Jakarta — Anggota Komisi X DPR RI Fraksi PDIP Mercy Chriesty Barends mencecar Menteri Kebudayaan Fadli Zon di tengah rapat kerja Komisi X DPR RI.
Mercy mempersoalkan pernyataan Fadli Zon yang meragukan adanya pemerkosaan massal pada kerusuhan 1998.
Dalam rapat yang digelar di kompleks parlemen, Senayan, Jakarta, Rabu, 2 Juli 2025, Mercy membawa tiga dokumen resmi sebagai bukti bahwa peristiwa tersebut benar terjadi.
"Hari ini saya datang resmi dengan membawa tiga dokumen resmi. Dokumen hasil temuan TGPF, dokumen hasil temuan dari special report PBB, dan dokumen yang ketiga yaitu dokumen membuka kembali 10 tahun pascakonflik yang dikeluarkan oleh Komnas Perempuan," kata Mercy di hadapan Fadli Zon.
Mercy menegaskan, dirinya merupakan saksi sejarah. Ia pernah tergabung dalam Tim Pencari Fakta Komnas Perempuan saat kerusuhan Maluku 1999-2001, mendokumentasikan kasus-kasus kekerasan seksual terhadap perempuan.
"Saya, pada saat kerusuhan Maluku 1999-2001, termasuk dalam Tim Pencari Fakta Komnas Perempuan, dan mendokumentasikan kasus-kasus kekerasan seksual terhadap perempuan selama masa konflik," ujarnya.
Ia menambahkan, korban dari berbagai daerah seperti Papua dan Aceh juga mengalami represi serupa. Karena itu, korban sulit bersuara.
"Kita bertemu yang dari Papua, dari Aceh, dan sebagainya. Tidak satu pun korban berani menyampaikan kasus kekerasannya karena pada saat itu mengalami represi yang sangat luar biasa. Hal yang sama juga terjadi pada saat kerusuhan `98," sambungnya.
Mercy menegaskan, proses dokumentasi tersebut kemudian menghasilkan dokumen yang kini diserahkan ke Fadli Zon. Ia menilai pernyataan Fadli yang meragukan peristiwa tersebut sangat melukai para korban.
"Jadi, kalau kemudian Bapak mempertanyakan kasus perkosaan dan massal dan seterusnya, ini cukup-cukup amat sangat melukai kami, Pak. Cukup amat sangat melukai kami," tegasnya.
Mercy juga menceritakan bagaimana dirinya dan rekan-rekannya sempat mendapat tekanan saat membawa data tersebut. Ia menilai Fadli Zon terkesan meragukan kebenaran yang telah disusun dengan risiko besar.

Item tersimpan dari sebuah koleksi:

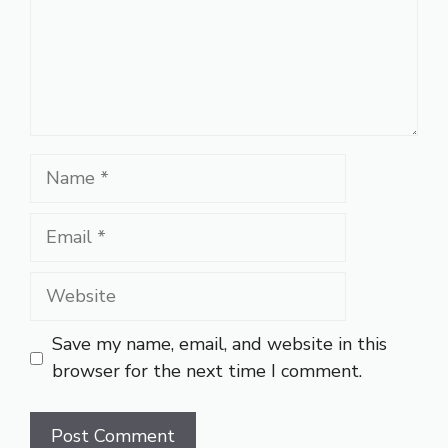
Name
Email
Website
Save my name, email, and website in this
browser for the next time I comment.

**Kegiatan**.
1/ Menurut teks bacaan, dokumen resmi apa saja yang dibawa Mercy ke rapat kerja? Sebutkan semuanya.
2/ Tuliskan ulang bagian teks bacaan yang diawali dengan kata-kata "Dalam rapat yang" dan diakhiri dengan "seksual terhadap perempuan.".
Item-item tersebut tidak berkaitan dengan teks bacaan.

**Kunci Jawaban**.
1/
- Dokumen hasil temuan TGPF
- Dokumen hasil temuan dari special report PBB
- Dokumen membuka kembali 10 tahun pascakonflik yang dikeluarkan oleh Komnas Perempuan

2/
Dalam rapat yang digelar di kompleks parlemen, Senayan, Jakarta, Rabu, 2 Juli 2025, Mercy membawa tiga dokumen resmi sebagai bukti bahwa peristiwa tersebut benar terjadi.
"Hari ini saya datang resmi dengan membawa tiga dokumen resmi. Dokumen hasil temuan TGPF, dokumen hasil temuan dari special report PBB, dan dokumen yang ketiga yaitu dokumen membuka kembali 10 tahun pascakonflik yang dikeluarkan oleh Komnas Perempuan," kata Mercy di hadapan Fadli Zon.
Mercy menegaskan, dirinya merupakan saksi sejarah. Ia pernah tergabung dalam Tim Pencari Fakta Komnas Perempuan saat kerusuhan Maluku 1999-2001, mendokumentasikan kasus-kasus kekerasan seksual terhadap perempuan.